Measles is an example of a disease where this concept worked, because there is a vaccine, it’s easily transmissible, and a large amount of the population is exposed, said UI Carver College of Medicine Executive Dean Patricia Winokur.

Herd immunity can be established through either enough people getting immunity from previously having the disease, Winokur said, or a majority of the population getting vaccines.
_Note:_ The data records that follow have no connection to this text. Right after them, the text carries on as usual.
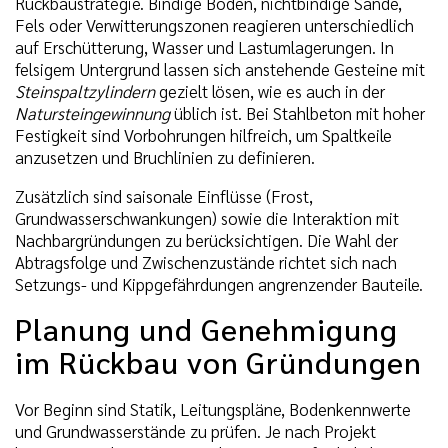
Rückbaustrategie. Bindige Böden, nichtbindige Sande,
Fels oder Verwitterungszonen reagieren unterschiedlich
auf Erschütterung, Wasser und Lastumlagerungen. In
felsigem Untergrund lassen sich anstehende Gesteine mit
Steinspaltzylindern
gezielt lösen, wie es auch in der
Natursteingewinnung
üblich ist. Bei Stahlbeton mit hoher
Festigkeit sind Vorbohrungen hilfreich, um Spaltkeile
anzusetzen und Bruchlinien zu definieren.
Zusätzlich sind saisonale Einflüsse (Frost,
Grundwasserschwankungen) sowie die Interaktion mit
Nachbargründungen zu berücksichtigen. Die Wahl der
Abtragsfolge und Zwischenzustände richtet sich nach
Setzungs- und Kippgefährdungen angrenzender Bauteile.
Planung und Genehmigung
im Rückbau von Gründungen
Vor Beginn sind Statik, Leitungspläne, Bodenkennwerte
und Grundwasserstände zu prüfen. Je nach Projekt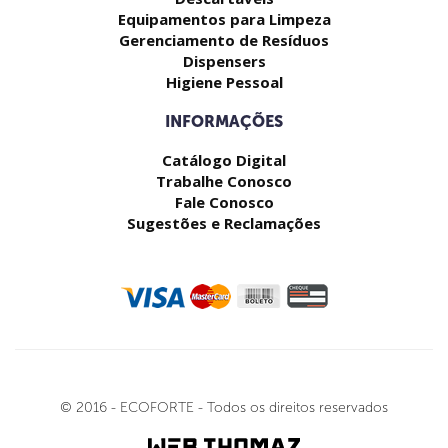
Equipamentos para Limpeza
Gerenciamento de Resíduos
Dispensers
Higiene Pessoal
INFORMAÇÕES
Catálogo Digital
Trabalhe Conosco
Fale Conosco
Sugestões e Reclamações
© 2016 - ECOFORTE - Todos os direitos reservados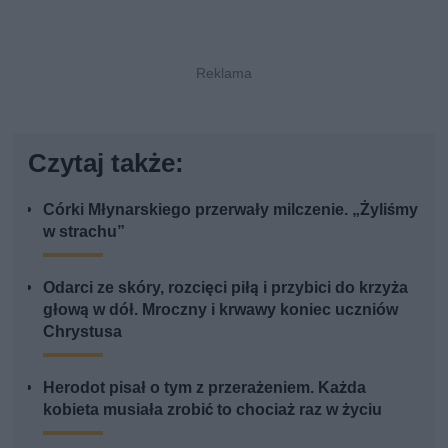
Czytaj także:
Córki Młynarskiego przerwały milczenie. „Żyliśmy
w strachu”
Odarci ze skóry, rozcięci piłą i przybici do krzyża
głową w dół. Mroczny i krwawy koniec uczniów
Chrystusa
Herodot pisał o tym z przerażeniem. Każda
kobieta musiała zrobić to chociaż raz w życiu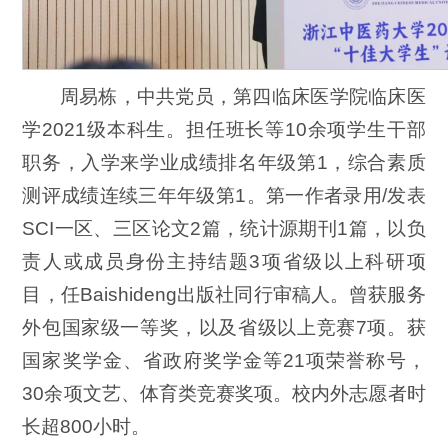
周易栋，中共党员，第四临床医学院临床医
学2021级本科生。担任班长等10余项学生干部
职务，入学来学业成绩排名年级第1，综合素质
测评成绩连续三年年级第1。第一作者录用/发表
SCI一区、三区论文2篇，统计源期刊1篇，以负
责人或成员身份主持结题3项省级以上科研项
目，任Baishideng出版社同行审稿人。曾获服务
外包国家级一等奖，以及省级以上竞赛7项。获
国家奖学金、省政府奖学金等21项荣誉称号，
30余项文艺、体育类竞赛奖项。校内外志愿者时
长超800小时。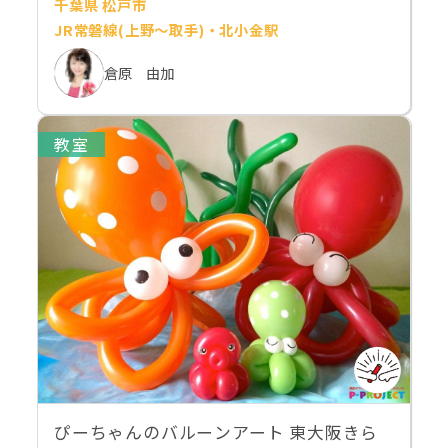
千葉県 松戸市
JR常磐線(上野～取手)・北小金駅
倉原 由加
教室
ぴーちゃんのバルーンアート 東大阪きら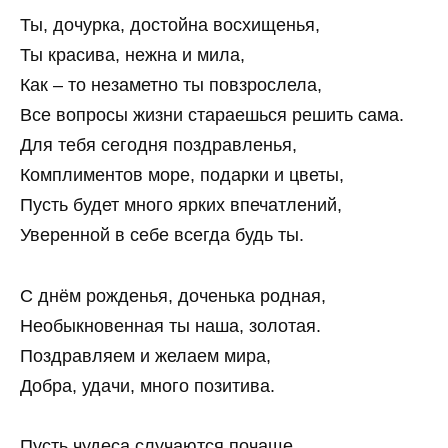
Ты, дочурка, достойна восхищенья,
Ты красива, нежна и мила,
Как – то незаметно ты повзрослела,
Все вопросы жизни стараешься решить сама.
Для тебя сегодня поздравленья,
Комплиментов море, подарки и цветы,
Пусть будет много ярких впечатлений,
Уверенной в себе всегда будь ты.
С днём рожденья, доченька родная,
Необыкновенная ты наша, золотая.
Поздравляем и желаем мира,
Добра, удачи, много позитива.
Пусть чудеса случаются почаще,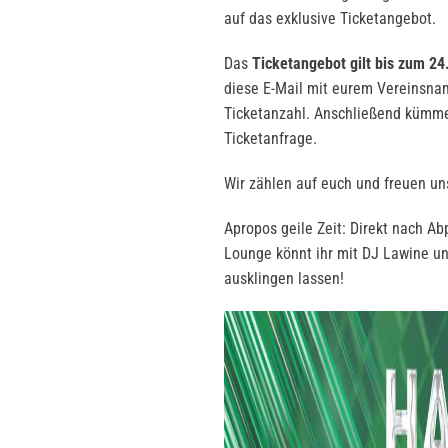
auf das exklusive Ticketangebot.
Das
Ticketangebot gilt bis zum 24
diese E-Mail mit eurem Vereinsna
Ticketanzahl. Anschließend kümme
Ticketanfrage.
Wir zählen auf euch und freuen un
Apropos geile Zeit: Direkt nach Abp
Lounge könnt ihr mit DJ Lawine u
ausklingen lassen!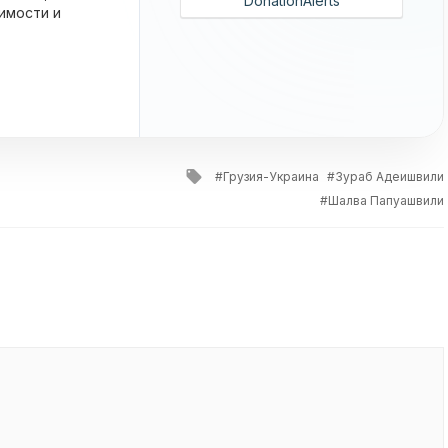
DonationAlerts
имости и
Tagged
Грузия-Украина
Зураб Адеишвили
with
Шалва Папуашвили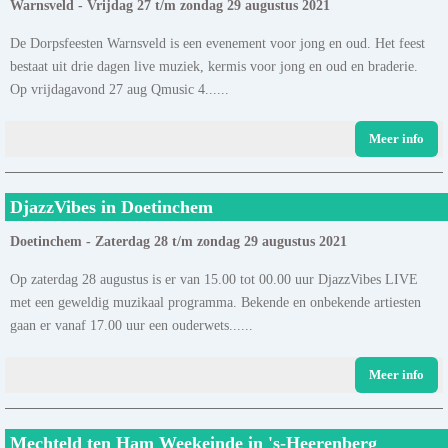
Warnsveld - Vrijdag 27 t/m zondag 29 augustus 2021
De Dorpsfeesten Warnsveld is een evenement voor jong en oud. Het feest
bestaat uit drie dagen live muziek, kermis voor jong en oud en braderie.
Op vrijdagavond 27 aug Qmusic 4......
Meer info
DjazzVibes in Doetinchem
Doetinchem - Zaterdag 28 t/m zondag 29 augustus 2021
Op zaterdag 28 augustus is er van 15.00 tot 00.00 uur DjazzVibes LIVE
met een geweldig muzikaal programma. Bekende en onbekende artiesten
gaan er vanaf 17.00 uur een ouderwets......
Meer info
Mechteld ten Ham Weekeinde in 's-Heerenberg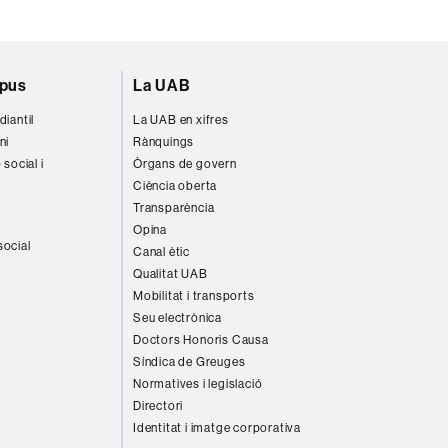
mpus
La UAB
diantil
La UAB en xifres
ni
Rànquings
 social i
Òrgans de govern
Ciència oberta
Transparència
Opina
social
Canal ètic
Qualitat UAB
Mobilitat i transports
Seu electrònica
Doctors Honoris Causa
Síndica de Greuges
Normatives i legislació
Directori
Identitat i imatge corporativa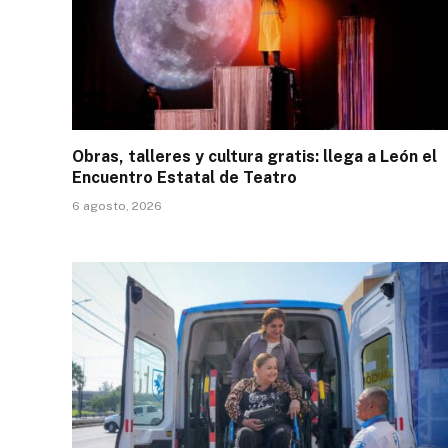
Obras, talleres y cultura gratis: llega a León el
Encuentro Estatal de Teatro
6 agosto, 2026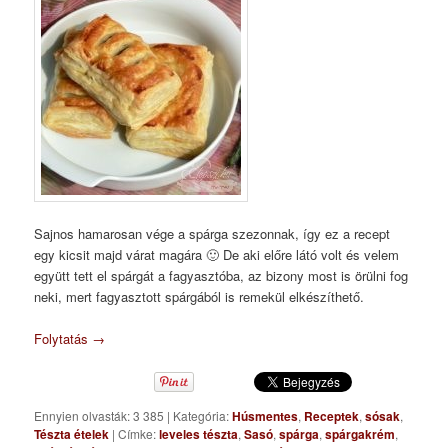
Sajnos hamarosan vége a spárga szezonnak, így ez a recept
egy kicsit majd várat magára 🙂 De aki előre látó volt és velem
együtt tett el spárgát a fagyasztóba, az bizony most is örülni fog
neki, mert fagyasztott spárgából is remekül elkészíthető.
Folytatás
→
Ennyien olvasták: 3 385
|
Kategória:
Húsmentes
,
Receptek
,
sósak
,
Tészta ételek
|
Címke:
leveles tészta
,
Sasó
,
spárga
,
spárgakrém
,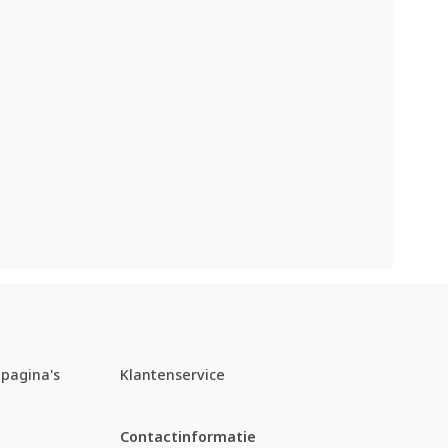
pagina's
Klantenservice
Contactinformatie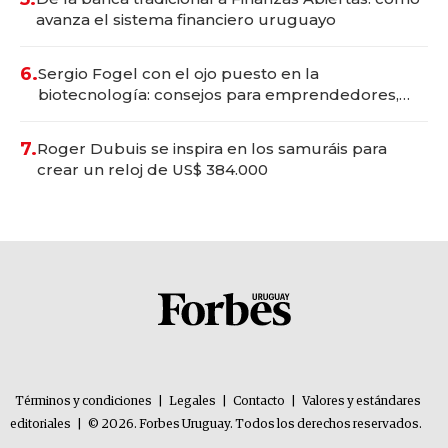
avanza el sistema financiero uruguayo
6.
Sergio Fogel con el ojo puesto en la
biotecnología: consejos para emprendedores,
oportunidades de inversión y el rol de la IA
7.
Roger Dubuis se inspira en los samuráis para
crear un reloj de US$ 384.000
Términos y condiciones
|
Legales
|
Contacto
|
Valores y estándares
editoriales
|
© 2026. Forbes Uruguay. Todos los derechos reservados.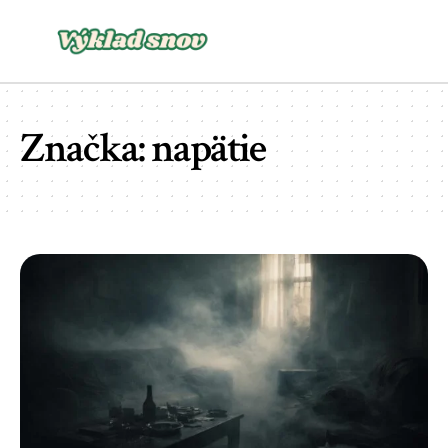
Značka:
napätie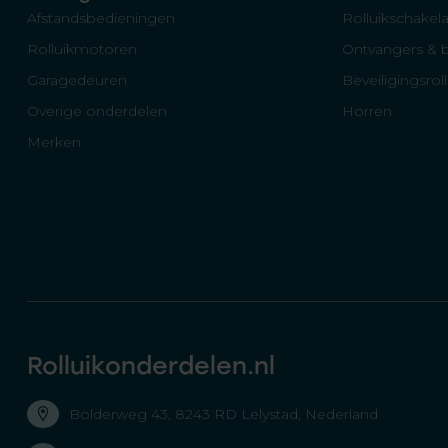
Afstandsbedieningen
Rolluikschakela
Rolluikmotoren
Ontvangers & 
Garagedeuren
Beveiligingsrol
Overige onderdelen
Horren
Merken
Rolluikonderdelen.nl
Bolderweg 43, 8243 RD Lelystad, Nederland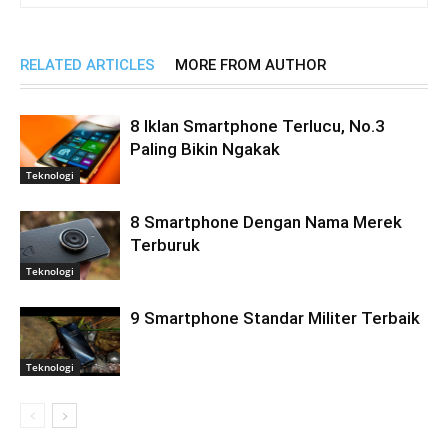
RELATED ARTICLES
MORE FROM AUTHOR
8 Iklan Smartphone Terlucu, No.3
Paling Bikin Ngakak
Teknologi
8 Smartphone Dengan Nama Merek
Terburuk
Teknologi
9 Smartphone Standar Militer Terbaik
Teknologi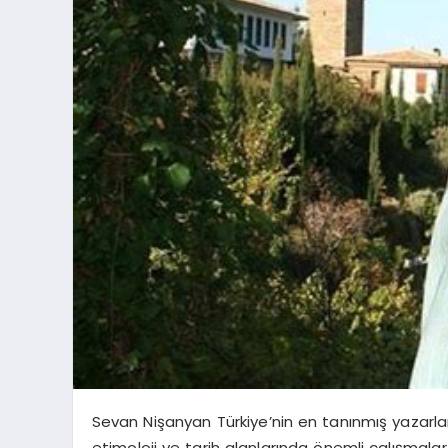
Sevan Nişanyan Türkiye’nin en tanınmış yazarları
etimoloji ve tarih alanlarında önemli çalışmala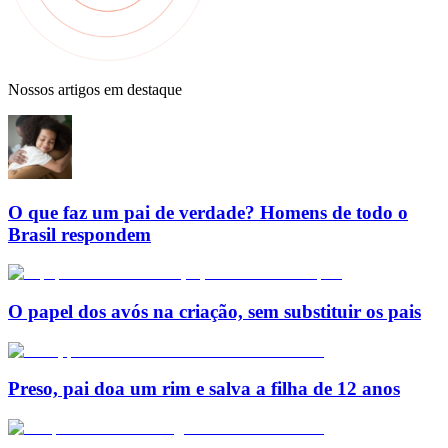
Nossos artigos em destaque
O que faz um pai de verdade? Homens de todo o
Brasil respondem
O papel dos avós na criação, sem substituir os pais
Preso, pai doa um rim e salva a filha de 12 anos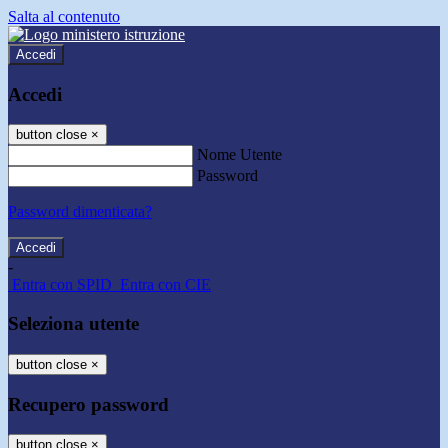
Salta al contenuto
Accedi
Accedi
button close
×
Nome Utente
Password
Password dimenticata?
-
Entra con SPID
Entra con CIE
Seleziona utente
button close
×
Recupero password
button close
×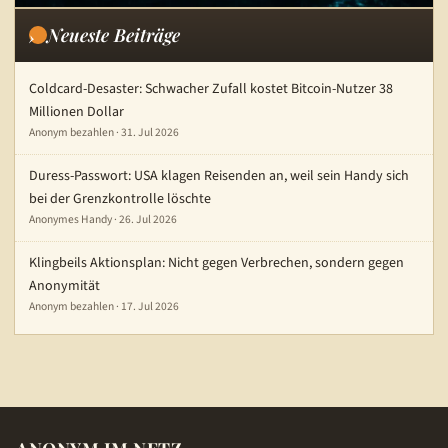
Neueste Beiträge
Coldcard-Desaster: Schwacher Zufall kostet Bitcoin-Nutzer 38
Millionen Dollar
Anonym bezahlen · 31. Jul 2026
Duress-Passwort: USA klagen Reisenden an, weil sein Handy sich
bei der Grenzkontrolle löschte
Anonymes Handy · 26. Jul 2026
Klingbeils Aktionsplan: Nicht gegen Verbrechen, sondern gegen
Anonymität
Anonym bezahlen · 17. Jul 2026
In order for it to work, at least 90 percent of the population needs to be exposed to the virus, Winokur said.

The goal of herd immunity is to protect the parts of the population who are unable to receive a vaccine, she said.

Not enough of the population has been exposed to the coronavirus, and public health experts aren’t sure if some people are immune to it, Winokur said.

“We need to get enough of the population immune to help truncate the spread from person to person,” Winokur said. “Usually that means we need to get most of the population immunized, preferably not infected, simply because the consequences of COVID can be so severe.”

At the current exposure and infection rates, it would take several years for the community to establish herd immunity without a vaccine, Petersen said. Trying to establish herd immunity right now would cause more harm than good, she added.

“The idea that we’re going to naturally expose ourselves enough to get herd immunity for coronavirus right now is just not smart thinking,” Petersen said. “It’s a virus that is not in enough of the population so that we can get exposure to enough people. The outcomes are severe enough to those who are at risk that to risk their health and their lives for this goal through natural infection is basically cruel.”

If people continue to expose themselves to the coronavirus, Chorazy said it will hurt many people who are at risk.

“Achieving it without a vaccine through widespread community infection could be devastating to our communities, given the number of people who would need to be infected,” Chorazy said. “If virus transmission is left unchecked, then we’d see a greater number of hospitalizations and deaths.”

Instead, people need to continue to follow public-health guidelines to stop the spread of the coronavirus, Winokur said.

“It’s really important to not go out and be careful now and wear masks and social distance,” Petersen said. “Once we have a vaccine, we can reach herd immunity in a safe and rapid way.”

Public health officials encourage people to take currently available vaccines, Petersen said. It’s important to help stop the spread of other viruses, she said, so people only need to fight one disease at a time.

“Until we have vaccines, people need to follow the standard precautions,” Winokur said. “Wearing a face mask or face shield, washing your hands very aggressively, and distancing are the things that do work when they’re adhered to.”